Diabetic Kidney Disease: Challenges, Progress, and Possibilities

Abstract

Diabetic kidney disease develops in approximately 40% of patients who are diabetic and is the leading cause of CKD worldwide. Although ESRD may be the most recognizable consequence of diabetic kidney disease, the majority of patients actually die from cardiovascular diseases and infections before needing kidney replacement therapy. The natural history of diabetic kidney disease includes glomerular hyperfiltration, progressive albuminuria, declining GFR, and ultimately, ESRD. Metabolic changes associated with diabetes lead to glomerular hypertrophy, glomerulosclerosis, and tubulointerstitial inflammation and fibrosis. Despite current therapies, there is large residual risk of diabetic kidney disease onset and progression. Therefore, widespread innovation is urgently needed to improve health outcomes for patients with diabetic kidney disease. Achieving this goal will require characterization of new biomarkers, designing clinical trials that evaluate clinically pertinent end points, and development of therapeutic agents targeting kidney-specific disease mechanisms (e.g., glomerular hyperfiltration, inflammation, and fibrosis). Additionally, greater attention to dissemination and implementation of best practices is needed in both clinical and community settings.

Keywords: altered renal hemodynamics; diabetic nephropathy; diagnosis; natural history; novel therapies; pathogenesis; structural changes.

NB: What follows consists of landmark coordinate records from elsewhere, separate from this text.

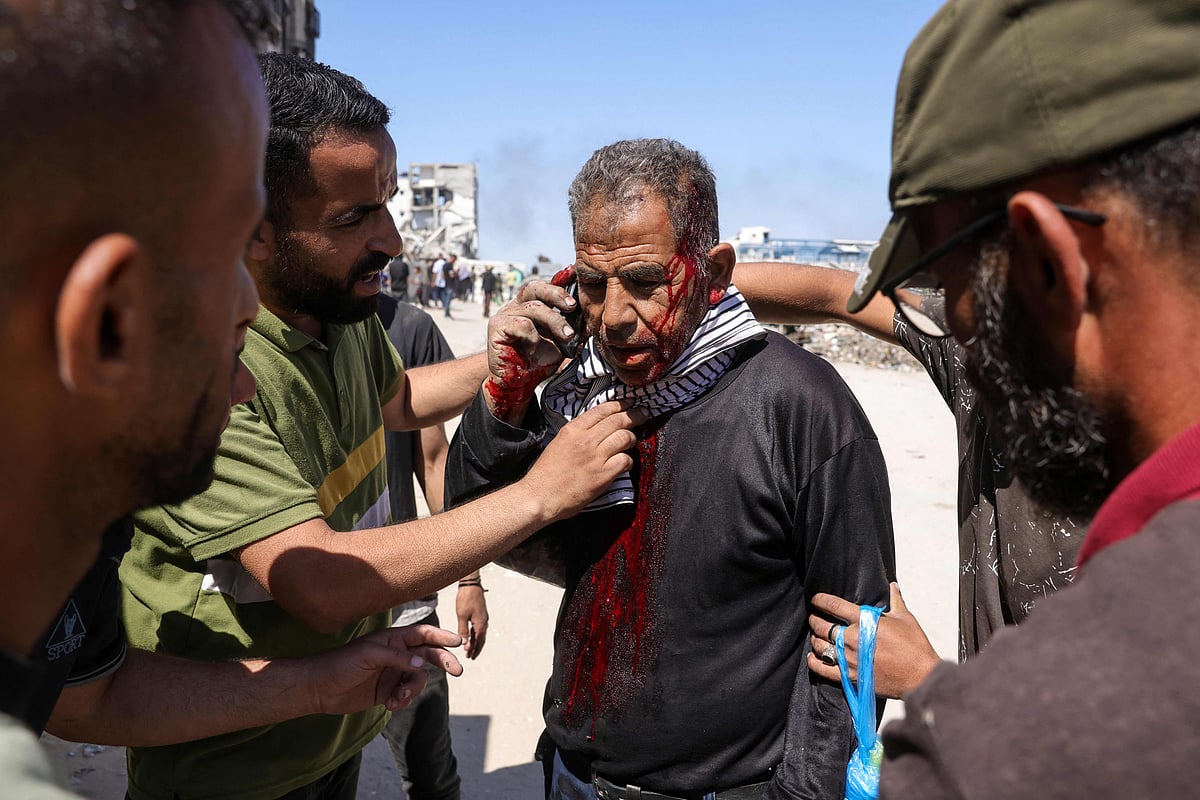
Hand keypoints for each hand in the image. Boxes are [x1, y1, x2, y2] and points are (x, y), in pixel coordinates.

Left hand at [307, 623, 463, 713]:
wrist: (319, 688)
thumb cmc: (341, 663)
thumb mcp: (369, 655)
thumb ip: (397, 657)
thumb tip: (423, 662)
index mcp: (392, 639)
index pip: (422, 634)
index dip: (441, 636)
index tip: (458, 641)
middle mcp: (396, 655)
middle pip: (428, 656)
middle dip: (443, 662)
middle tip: (458, 671)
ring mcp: (393, 673)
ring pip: (418, 679)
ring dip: (413, 689)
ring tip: (398, 697)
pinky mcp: (387, 691)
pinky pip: (406, 695)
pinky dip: (404, 700)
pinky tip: (391, 705)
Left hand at [456, 583, 488, 658]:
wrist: (471, 584)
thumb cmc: (466, 598)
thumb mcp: (462, 616)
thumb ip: (463, 630)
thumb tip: (464, 644)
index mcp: (480, 624)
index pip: (478, 641)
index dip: (473, 649)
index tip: (469, 656)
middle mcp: (484, 622)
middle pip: (481, 639)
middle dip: (476, 648)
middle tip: (471, 656)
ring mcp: (483, 617)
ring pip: (480, 633)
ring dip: (475, 641)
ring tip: (470, 648)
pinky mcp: (480, 613)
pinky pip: (478, 627)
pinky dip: (475, 634)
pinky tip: (470, 635)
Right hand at [484, 279, 577, 421]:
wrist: (519, 384)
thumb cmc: (538, 361)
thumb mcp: (560, 342)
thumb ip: (571, 326)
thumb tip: (589, 316)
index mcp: (530, 305)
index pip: (545, 287)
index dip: (559, 278)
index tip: (573, 271)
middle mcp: (516, 306)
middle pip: (536, 288)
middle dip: (557, 294)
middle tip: (573, 306)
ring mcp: (505, 314)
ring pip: (534, 308)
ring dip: (555, 322)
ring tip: (567, 337)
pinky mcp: (497, 326)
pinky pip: (522, 325)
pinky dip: (533, 338)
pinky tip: (533, 350)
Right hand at [524, 400, 644, 521]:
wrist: (540, 496)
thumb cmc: (546, 473)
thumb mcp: (559, 442)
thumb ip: (578, 434)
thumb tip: (597, 429)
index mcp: (573, 430)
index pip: (602, 410)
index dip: (619, 405)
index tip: (628, 404)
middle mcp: (586, 440)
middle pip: (618, 420)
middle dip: (634, 415)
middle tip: (643, 414)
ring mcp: (596, 457)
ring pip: (625, 438)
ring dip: (632, 438)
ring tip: (632, 440)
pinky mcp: (603, 475)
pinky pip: (625, 460)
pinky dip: (628, 461)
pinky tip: (624, 463)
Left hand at [806, 583, 942, 698]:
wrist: (921, 676)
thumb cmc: (915, 647)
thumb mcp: (905, 618)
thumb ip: (895, 600)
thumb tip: (893, 585)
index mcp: (865, 621)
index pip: (834, 605)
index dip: (821, 600)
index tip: (816, 599)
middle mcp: (853, 638)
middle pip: (822, 626)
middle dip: (814, 619)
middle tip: (814, 617)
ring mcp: (850, 658)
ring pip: (821, 646)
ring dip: (815, 639)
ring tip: (816, 635)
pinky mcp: (851, 676)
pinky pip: (824, 669)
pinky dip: (814, 662)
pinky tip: (812, 656)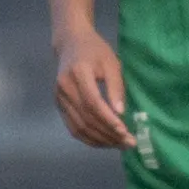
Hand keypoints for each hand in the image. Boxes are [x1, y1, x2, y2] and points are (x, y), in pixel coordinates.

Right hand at [51, 29, 134, 149]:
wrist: (71, 44)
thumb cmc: (96, 51)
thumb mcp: (112, 63)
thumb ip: (116, 87)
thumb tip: (121, 112)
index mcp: (78, 73)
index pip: (93, 102)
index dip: (108, 119)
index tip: (125, 131)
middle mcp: (64, 88)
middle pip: (86, 118)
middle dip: (108, 134)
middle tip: (129, 143)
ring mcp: (59, 98)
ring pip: (78, 126)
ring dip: (100, 139)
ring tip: (119, 145)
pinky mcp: (59, 105)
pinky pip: (72, 127)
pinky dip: (88, 138)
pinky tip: (104, 142)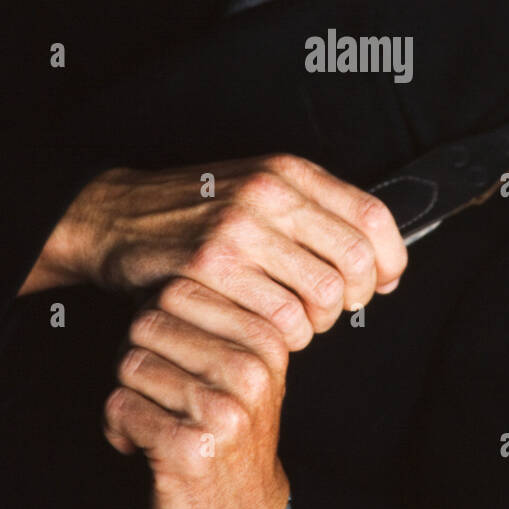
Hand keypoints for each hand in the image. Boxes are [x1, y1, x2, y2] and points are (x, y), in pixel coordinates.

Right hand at [19, 153, 406, 347]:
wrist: (117, 215)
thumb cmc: (196, 211)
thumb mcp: (261, 190)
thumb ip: (319, 216)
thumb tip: (385, 265)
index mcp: (289, 171)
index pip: (372, 216)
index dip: (391, 258)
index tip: (385, 282)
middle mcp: (269, 193)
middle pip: (354, 261)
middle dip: (356, 298)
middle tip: (334, 309)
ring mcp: (239, 229)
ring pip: (321, 296)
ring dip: (318, 323)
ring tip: (297, 321)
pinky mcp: (210, 268)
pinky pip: (278, 319)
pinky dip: (285, 337)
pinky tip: (268, 330)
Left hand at [103, 276, 291, 508]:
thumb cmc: (235, 442)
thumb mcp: (247, 373)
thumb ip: (217, 323)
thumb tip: (164, 278)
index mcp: (265, 342)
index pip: (182, 290)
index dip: (159, 319)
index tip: (172, 354)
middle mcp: (248, 372)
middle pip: (148, 324)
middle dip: (138, 357)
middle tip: (157, 391)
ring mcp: (220, 411)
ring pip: (130, 365)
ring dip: (128, 397)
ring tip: (155, 419)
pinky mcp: (188, 448)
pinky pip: (120, 409)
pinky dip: (119, 430)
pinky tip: (145, 446)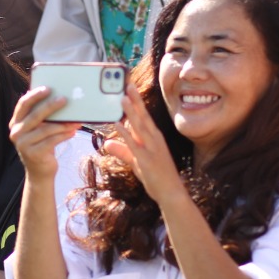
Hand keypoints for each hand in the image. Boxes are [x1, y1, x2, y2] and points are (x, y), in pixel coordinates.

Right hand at [9, 87, 79, 180]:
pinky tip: (72, 131)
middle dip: (51, 106)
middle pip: (35, 115)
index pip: (23, 105)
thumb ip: (41, 117)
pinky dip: (64, 135)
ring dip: (63, 123)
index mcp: (16, 123)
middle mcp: (16, 133)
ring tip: (76, 120)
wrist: (39, 172)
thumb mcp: (38, 130)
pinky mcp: (33, 154)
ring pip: (45, 129)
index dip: (35, 95)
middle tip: (64, 99)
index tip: (48, 89)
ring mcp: (23, 144)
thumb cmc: (42, 146)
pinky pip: (51, 141)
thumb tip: (59, 99)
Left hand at [102, 85, 184, 205]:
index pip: (144, 116)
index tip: (130, 88)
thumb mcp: (136, 162)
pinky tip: (118, 123)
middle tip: (127, 84)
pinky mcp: (146, 159)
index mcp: (154, 138)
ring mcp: (151, 149)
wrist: (171, 193)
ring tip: (122, 97)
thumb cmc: (156, 177)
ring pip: (140, 126)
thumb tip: (107, 143)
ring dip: (131, 111)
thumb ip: (122, 150)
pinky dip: (125, 132)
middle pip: (143, 116)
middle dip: (135, 100)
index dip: (137, 102)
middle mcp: (155, 140)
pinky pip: (134, 143)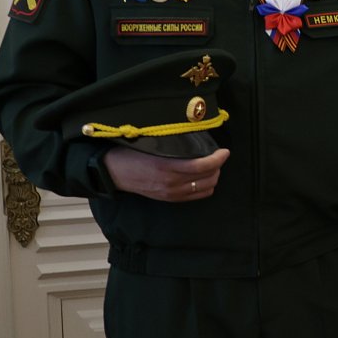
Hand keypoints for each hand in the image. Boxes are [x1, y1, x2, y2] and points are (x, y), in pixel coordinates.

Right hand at [102, 146, 228, 200]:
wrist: (112, 172)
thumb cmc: (131, 153)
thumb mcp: (152, 144)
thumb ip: (175, 144)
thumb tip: (197, 138)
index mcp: (166, 166)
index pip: (202, 166)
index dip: (218, 159)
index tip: (224, 151)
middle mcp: (171, 183)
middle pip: (208, 178)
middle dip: (218, 166)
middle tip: (218, 156)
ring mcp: (171, 193)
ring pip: (205, 188)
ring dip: (213, 177)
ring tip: (211, 166)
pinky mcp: (169, 199)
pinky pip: (196, 196)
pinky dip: (205, 187)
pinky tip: (202, 177)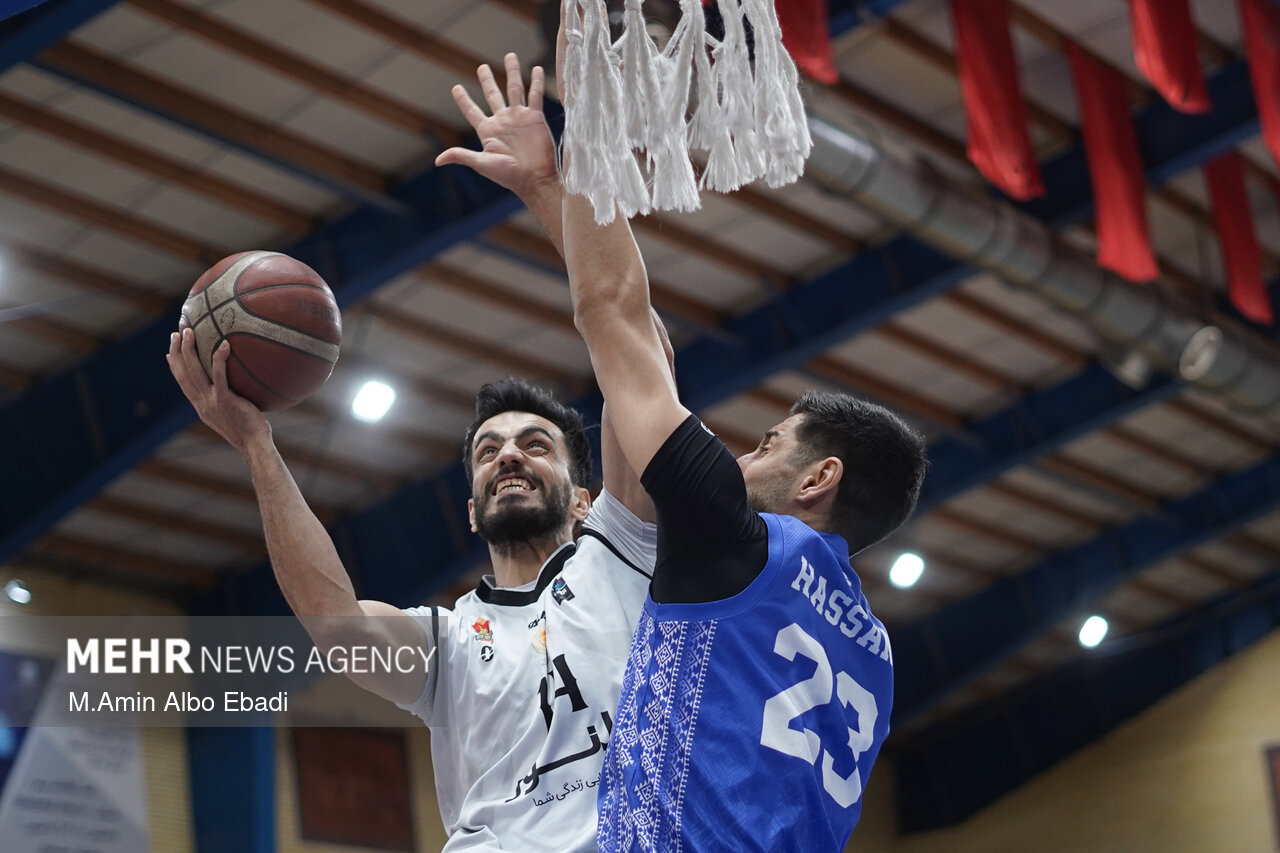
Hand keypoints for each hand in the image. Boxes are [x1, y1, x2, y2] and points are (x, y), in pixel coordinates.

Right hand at [167, 328, 269, 453]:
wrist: (254, 446)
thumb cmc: (250, 430)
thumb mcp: (231, 414)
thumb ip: (227, 400)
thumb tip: (236, 388)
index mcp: (201, 406)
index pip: (182, 383)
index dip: (174, 367)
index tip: (169, 352)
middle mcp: (201, 403)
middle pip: (182, 373)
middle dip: (177, 352)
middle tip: (177, 333)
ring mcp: (211, 402)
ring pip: (194, 372)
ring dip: (189, 350)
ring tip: (189, 331)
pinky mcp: (224, 400)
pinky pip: (220, 376)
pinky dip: (219, 359)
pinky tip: (224, 344)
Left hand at [436, 53, 557, 201]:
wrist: (535, 178)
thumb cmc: (508, 175)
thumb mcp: (482, 164)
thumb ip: (461, 156)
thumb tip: (437, 160)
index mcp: (488, 131)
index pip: (472, 111)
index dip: (463, 100)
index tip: (456, 88)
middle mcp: (502, 121)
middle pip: (493, 94)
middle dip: (487, 80)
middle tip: (482, 66)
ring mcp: (519, 118)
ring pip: (514, 89)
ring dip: (512, 72)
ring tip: (510, 56)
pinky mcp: (535, 118)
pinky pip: (535, 95)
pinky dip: (536, 82)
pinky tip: (537, 69)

Copyright © 2017 by the American Society of Nephrology.

Figures

Figure 1.

Electron microscope images of structural changes in diabetic kidney disease. Structural changes in diabetic glomerulopathy found with electron microscopy. A indicates marked expansion of the mesangium. B indicates marked diffuse thickening of capillary basement membranes (to three times the normal thickness in this case). C indicates segmental effacement of the visceral epithelial foot processes. Original magnification, ×3500.

Figure 2.

Normal kidney morphology and structural changes in diabetes mellitus. Diabetic kidney disease induces structural changes, including thickening of the glomerular basement membrane, fusion of foot processes, loss of podocytes with denuding of the glomerular basement membrane, and mesangial matrix expansion.

Figure 3.

Diabetic glomerulopathy. Changes in glomerular histology in diabetic glomerulopathy (A) Normal glomerulus. (B) Diffuse mesangial expansion with mesangial cell proliferation. (C) Prominent mesangial expansion with early nodularity and mesangiolysis. (D) Accumulation of mesangial matrix forming Kimmelstiel–Wilson nodules. (E) Dilation of capillaries forming microaneurysms, with subintimal hyaline (plasmatic insudation). (F) Obsolescent glomerulus. A–D and F were stained with period acid–Schiff stain, and E was stained with Jones stain. Original magnification, ×400.

Figure 4.

Tubulointerstitial changes and arteriolar hyalinosis in diabetic kidney disease. Tubulointerstitial changes in diabetic kidney disease. (A) Normal renal cortex. (B) Thickened tubular basement membranes and interstitial widening. (C) Arteriole with an intimal accumulation of hyaline material with significant luminal compromise. (D) Renal tubules and interstitium in advancing diabetic kidney disease, with thickening and wrinkled tubular basement membranes (solid arrows), atrophic tubules (dashed arrow), some containing casts, and interstitial widening with fibrosis and inflammatory cells (dotted arrow). All sections were stained with period acid–Schiff stain. Original magnification, ×200.

Figure 5.

Conceptual model of the natural history of diabetic kidney disease. Duration of diabetes, in years, is presented on the horizontal axis. Timeline is well characterized for type 1 diabetes mellitus; for type 2 diabetes mellitus, timeline may depart from the illustration due to the variable timing of the onset of hyperglycemia. *Kidney complications: anemia, bone and mineral metabolism, retinopathy, and neuropathy.

Figure 6.

Different pathways and networks involved in the initiation and progression of diabetic kidney disease. AGE, advanced glycation end product; CTGF, connective tissue growth factor; JAK-STAT, Janus kinase/signal transducer and activator of transcription; PKC, protein kinase C; RAAS, renin-angiotensin-aldosterone system; ROS, reactive oxygen species; SAA, serum amyloid A; VEGF-A, vascular endothelial growth factor A. *JAK/STAT signaling can be unchanged (↔) or upregulated (↑) in early and later stages of diabetes, respectively.

Figure 7.

Normal and diabetic nephron with altered renal hemodynamics.